Senior Thesis on Soviet Peasant Women During World War II
John Siragusa, Class of 2007
Thanks to the Evalyn Clark Memorial Travel Fellowship, I was able to conduct research for my thesis at the Library of Congress in Washington, DC. During one week in the beginning of January, I used the resources of the European Reading Room to further my study of Soviet peasant women during World War II. I was originally attracted to this topic by the war’s powerful impact on the Soviet psyche and its status as a cultural symbol and point of memory. However, my original research revealed that while soldiers, workers, urban women, and of course Stalin had all received historical tributes for their part in Soviet victory, the history of peasant women remained mostly unwritten.
Yet in exploring the war experience of rural women, the paucity of memoirs and other testimonials from this period made research for my thesis frustrating at best and placed severe limitations on my ability to conduct research. Fortunately, the Library of Congress maintains extensive holdings of Soviet publications, and I was able to search through the entire wartime runs of magazines such as Krestianka (Peasant Woman) and Rabotnitsa (Worker-Woman) and the Red Army’s daily newspaper Krasnaya Zvezda (Red Star). Using Krestianka allowed me to examine the official discourse specifically as it was adapted to peasant women.
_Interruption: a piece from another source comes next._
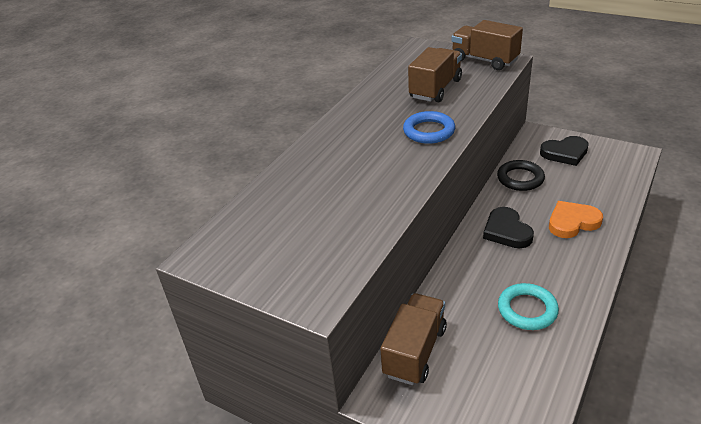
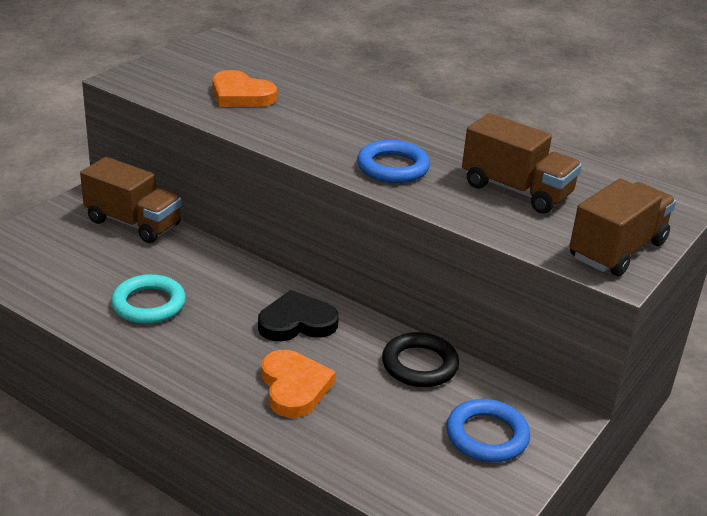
camera: 90 degrees right, 5 degrees down
black heart [540,136,589,166] -> blue ring [446,399,530,462]
none -> orange heart [212,70,277,107]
Deciphering the trends within it, especially its consistent praise of heroic individual accomplishments, helped me to distinguish which issues the government found of interest or of concern to peasant women and, more precisely, the patriotic and self-sacrificing attitudes the authorities encouraged among them. These official representations simultaneously recognize the hardships overcome by high-achieving women capitalizing on the opportunities for advancement provided by the war, and serve as exemplars of appropriate behavior. Moreover, these representations blurred the lines between the battlefront and the home front, analogizing the contributions of peasant women to those of active soldiers. Studying Krasnaya Zvezda and Rabotnitsa confirmed these conclusions and helped me view the construction of heroes and heroines in all sectors of society as a phenomenon designed to aid the war effort.
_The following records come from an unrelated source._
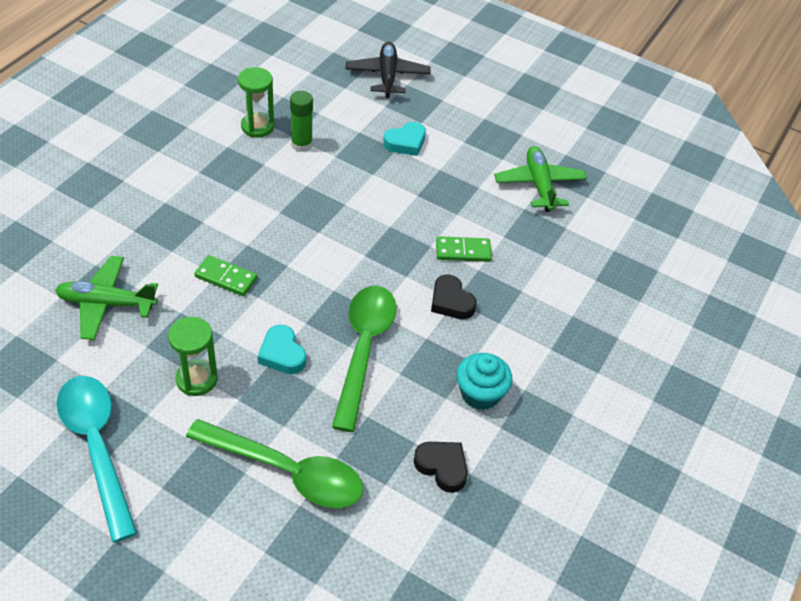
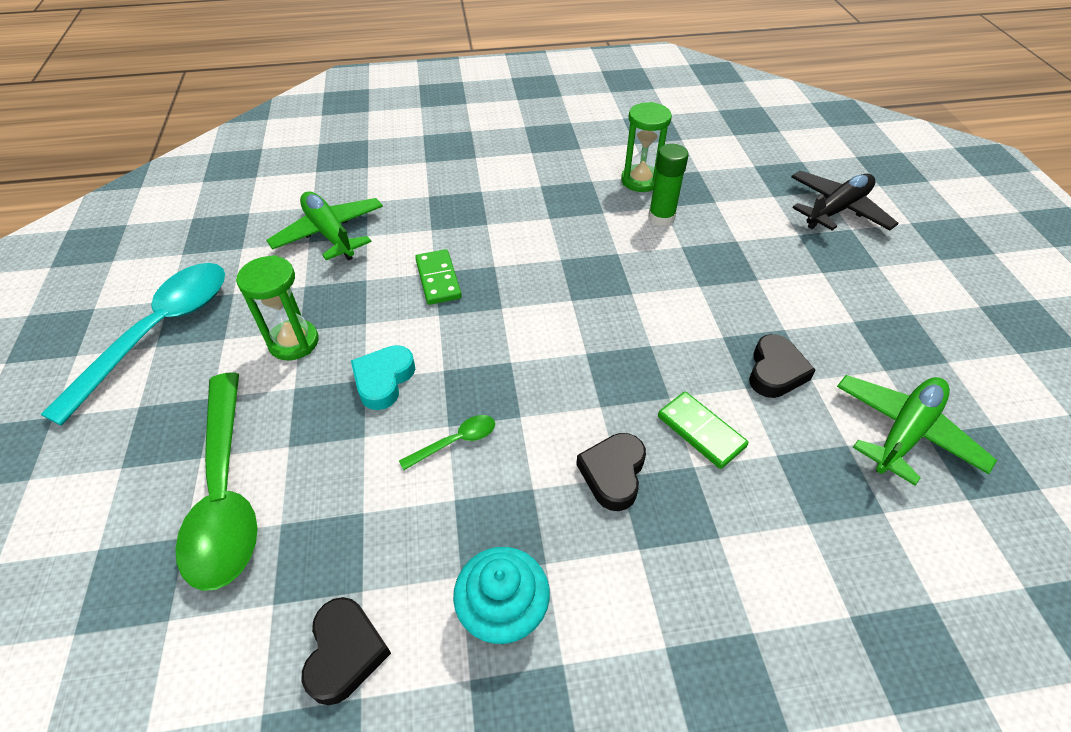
camera: 55 degrees right, 0 degrees up
green spoon [332,286,397,432] -> green spoon [399,415,495,470], size x0.42
turquoise heart [383,122,426,156] -> none
none -> black heart [749,334,816,398]

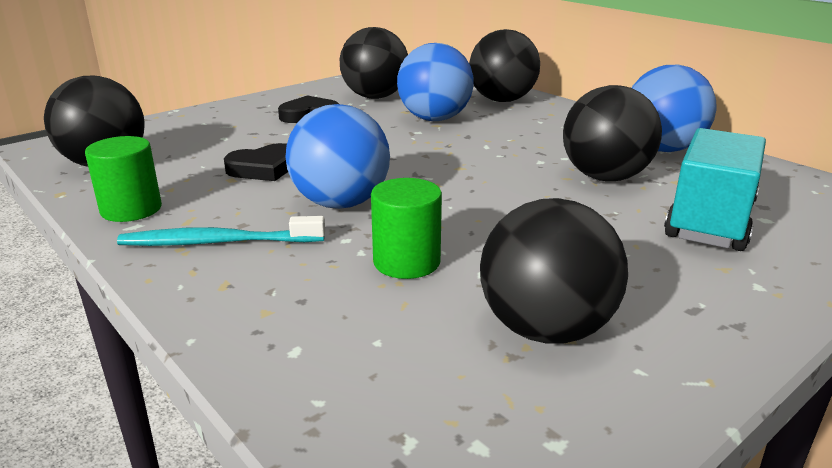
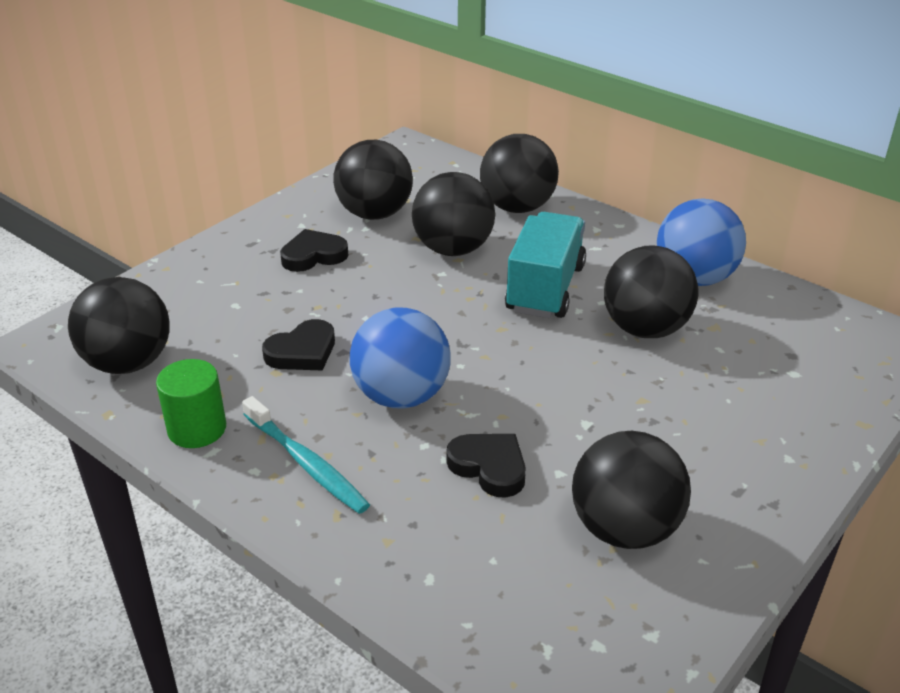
camera: 10 degrees left, 10 degrees up
turquoise toothbrush [117,216,325,246] -> turquoise toothbrush turned 120 degrees counterclockwise [242,396,370,514]
green cylinder [371,178,442,279] -> black heart [446,434,526,498]
blue ball [397,43,474,121] -> black ball [412,172,495,256]
turquoise truck [664,128,766,251] -> turquoise truck moved to [505,212,586,318]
Moreover, LOC librarians directed me to case studies of individual collective farms during the war as well as compilations of war-related peasant songs collected by Soviet ethnographers and folklorists. These less official sources presented a strikingly different view of the war, with peasant women’s songs focusing on separation, hardship, and the disruption of daily life. These sources proved invaluable in balancing my research and prevented me from getting too swept up in the celebration and “revolutionary optimism” that pervaded the highly censored Soviet press. They reminded me that as much as the history of peasant women in war should address their triumphs, it is also a narrative of loss and of adversity.
The resources I acquired at the Library of Congress have offered my thesis a depth and nuance only attainable from contemporary documents, which otherwise would have been entirely unavailable. It is no exaggeration that without the assistance of the Clark Fellowship, my study of peasant women in wartime would have proven impossible.